(Text under study):
Using initial budgetary information from the subcommittees, the Computer Planning Board searched for overlaps between areas and attempted to identify possible forms of cost-cutting to generate a realistic budget. Annual cost comparisons for each component of the computer enhancement budget in FY90 dollars are summarized in the table on the following page.

  Current Minimum/Intermediate Enhancement Full Plan
Electronic Studios 0.4 0.9 1.2
Personal Computing Environment 0.1 0.5 0.8
Shared Computer Resources 0.6 0.7 1.0
Staff (All Categories) 0.1 1.0 1.5
Networking 0.3 0.3 0.3
Administrative Computing 0.3 1.1 1.3
Total 1.8 4.5 6.1

Table 1. Budget Enhancement in Millions of FY90 Dollars

The first column represents the current expenditures not reflected in the FY90 spending base of about $4.1 million. In a no-growth scenario, we would expect this amount, $1.8 million annually, to be the minimum amount above the base needed to prevent rapid deterioration of existing facilities. This budget would permit none of the initiatives proposed in this plan.

The third column represents the full incremental cost of the plan as we have proposed it. These figures are the product of careful deliberations of every conceivable strategy for economizing. Notice that we show no "up-front" costs. These have been handled by amortizing them over the lifetimes of the items--an approach that permits the university to achieve the goals outlined here either by borrowing from the endowment or phasing in items. We did not consider any cost recovery methods other than grants and contracts.

The middle column represents a more limited program that would still enhance the quality of computing on this campus. To reach these levels, we would substantially cut the budgets for electronic studio and equipment for faculty and staff, reducing the rate at which we could implement the plan and eliminating some of the higher-priced equipment. The largest cut in this budget is to the support staff. A staff at this level would seriously limit the rate at which faculty and students could incorporate computing, although the situation would still be improved over the current one.

Summary of Recommendations

The Computer Planning Board recommends that the university adopt the full plan indicated in Table 1 in order to upgrade the educational and research usage of computer systems, making Rice a leader in educational computer use and competitive in research computing with the best schools. Implementation of these goals can be achieved by phasing in various components over the next five years. While the total budget enhancement is large, the impact on Rice University as a quality institution for teaching, research, and administrative systems would be significant. At the full plan funding level, Rice would become competitive with other national research universities in terms of our total investment in information and computing systems. If this level of funding proves to be impossible, the intermediate plan is the minimum necesary to achieve even partially the goals set forth for campus computing.

(Work to complete):
a – Reproduce the stretch of the computing budget plan from "The middle column" through "the current one.".
b – Answer these questions using the computing budget plan:
(i) About how large is the FY90 spending base?
(ii) Which component shows the same figure in all three columns of Table 1?
(iii) Over how many years does the board say the components could be phased in?
c – Pick up the computing budget plan after its last sentence and keep writing it.

(Information supplied):
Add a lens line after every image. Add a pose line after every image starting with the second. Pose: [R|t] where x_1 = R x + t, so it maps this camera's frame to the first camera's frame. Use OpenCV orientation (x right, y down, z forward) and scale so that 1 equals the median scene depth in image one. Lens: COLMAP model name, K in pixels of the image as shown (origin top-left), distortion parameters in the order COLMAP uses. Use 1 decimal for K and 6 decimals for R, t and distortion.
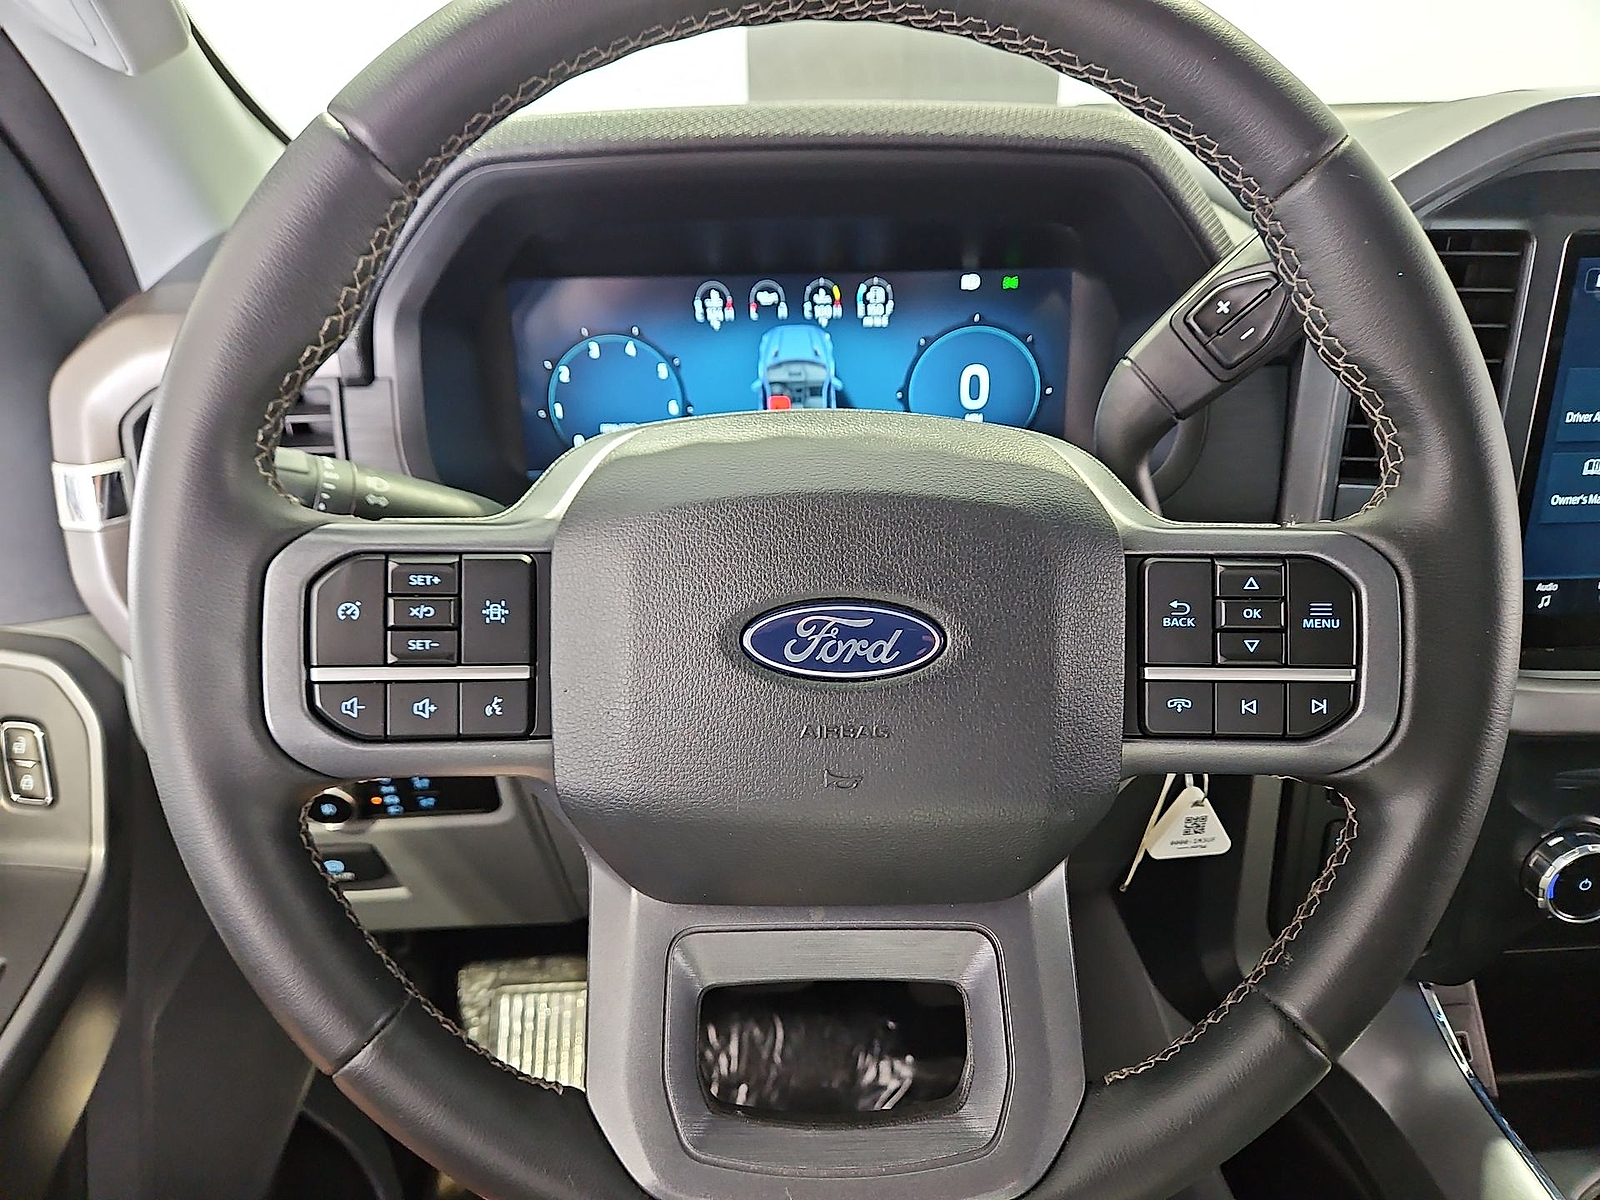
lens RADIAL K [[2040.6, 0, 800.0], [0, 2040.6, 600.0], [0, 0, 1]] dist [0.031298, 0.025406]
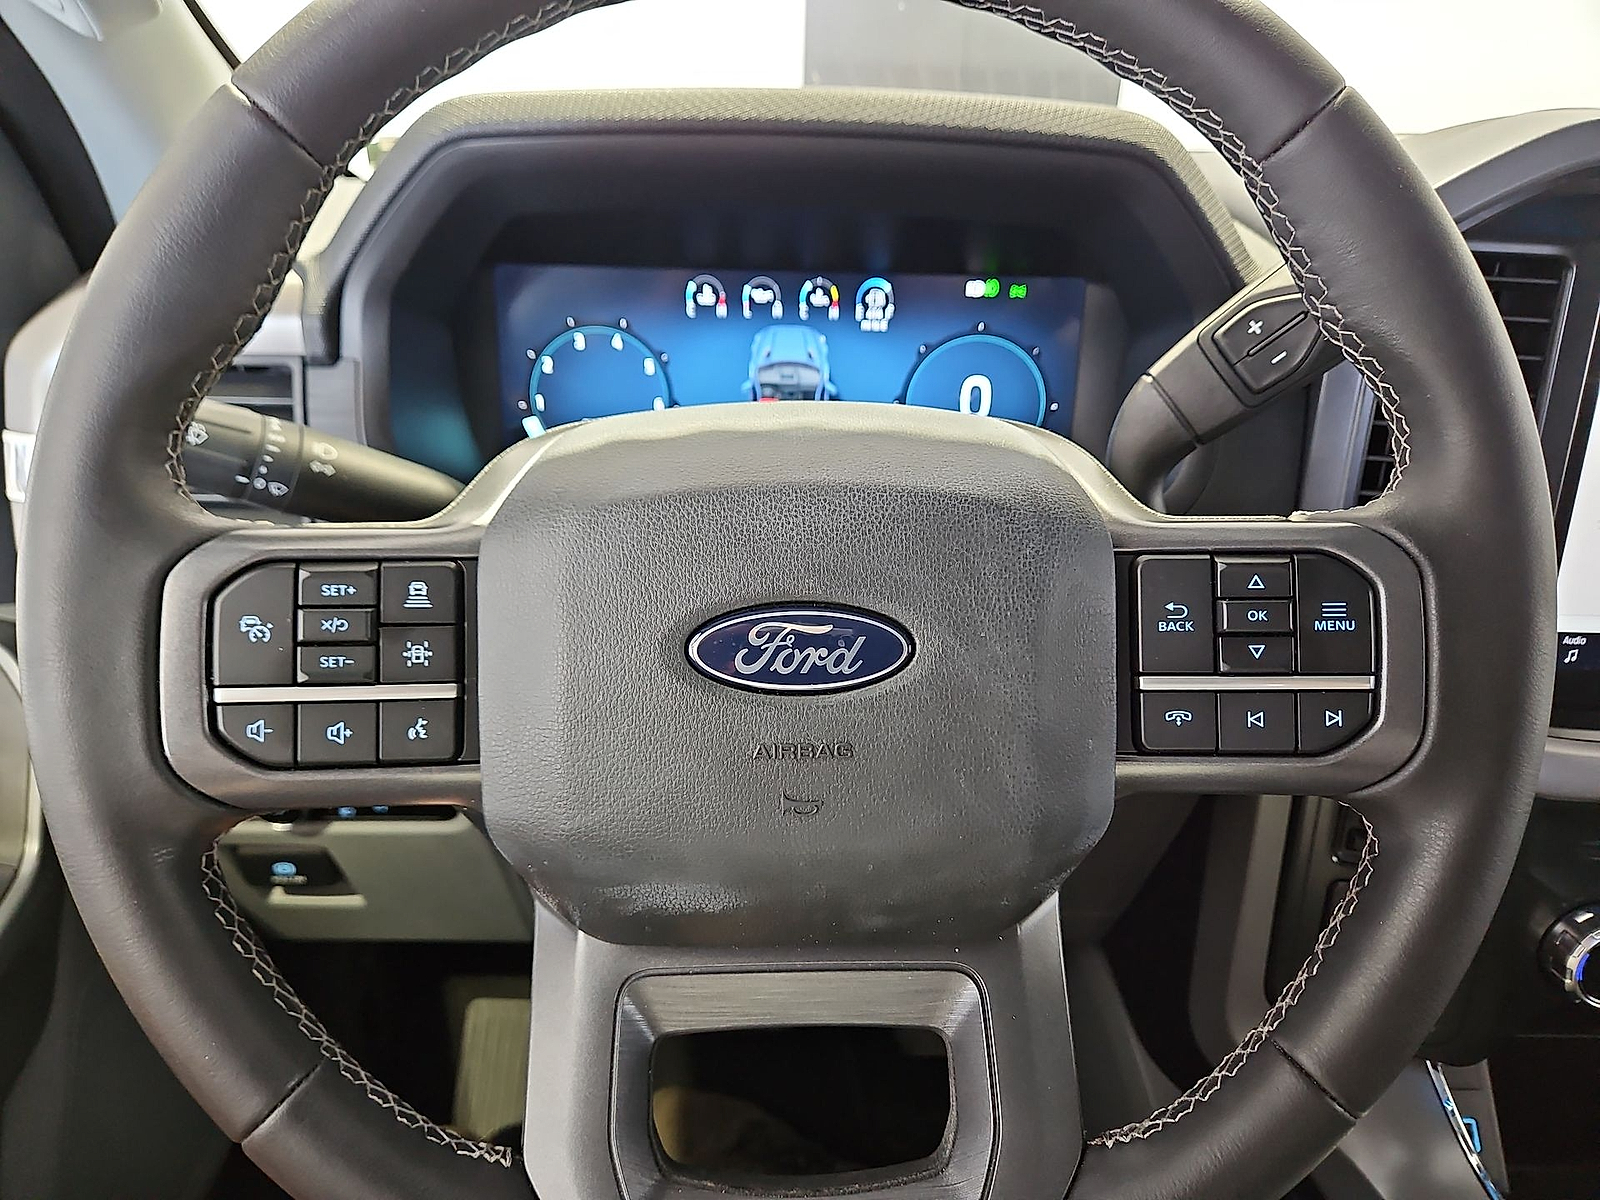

(Results):
a –
The middle column represents a more limited program that would still enhance the quality of computing on this campus. To reach these levels, we would substantially cut the budgets for electronic studio and equipment for faculty and staff, reducing the rate at which we could implement the plan and eliminating some of the higher-priced equipment. The largest cut in this budget is to the support staff. A staff at this level would seriously limit the rate at which faculty and students could incorporate computing, although the situation would still be improved over the current one.

b –
(i) About $4.1 million.
(ii) Networking, at 0.3 in each column.
(iii) Five years.

c –
In summary, we propose an initiative to build electronic studios for all students, an initiative to enhance faculty and staff productivity by providing support for personal and research computing resources, and an initiative to provide adequate infrastructure for education and research staff, for networking, and for administrative computing.


REPORT OF THE SUBCOMMITTEE ON EDUCATIONAL COMPUTING

[...]

Recommendations

Rice University should

  • Develop and implement the network and electronic studio concepts in the seven schools.

  • Provide an introduction to computers and basic software that would enable a student to begin working with an electronic studio.

  • Offer high quality courses in important new and expanding subdisciplines that use computing as a principal method.

  • Provide a system of coherently ordered computing courses that teach those computing techniques needed in subject area courses.

  • Ensure through graduation requirements that a degree candidate is competent in computational methods essential for the disciplines (major and minor) in which the degree is granted. Departments should specify the types (if any) of computation essential to their fields, as they have specified course requirements in the past.

  • Enable every undergraduate student to participate in research through traditional methods or through use of computing.

[...]

Conclusions Underlying the Subcommittee's Recommendations

  1. An integrated campus-wide network must link all the computers in a single powerful computing system that supports a common file system and a basic set of utilities (including word processing, electronic mail, editors, window systems, programming tools, browsers for electronic libraries and card catalogs, access to the major international networks, etc.). It is almost impossible to overemphasize the significance of integrated networks. The difference between a collection of isolated computers and an integrated network is comparable to the difference between a set of departmental intercoms and a campus-wide phone system.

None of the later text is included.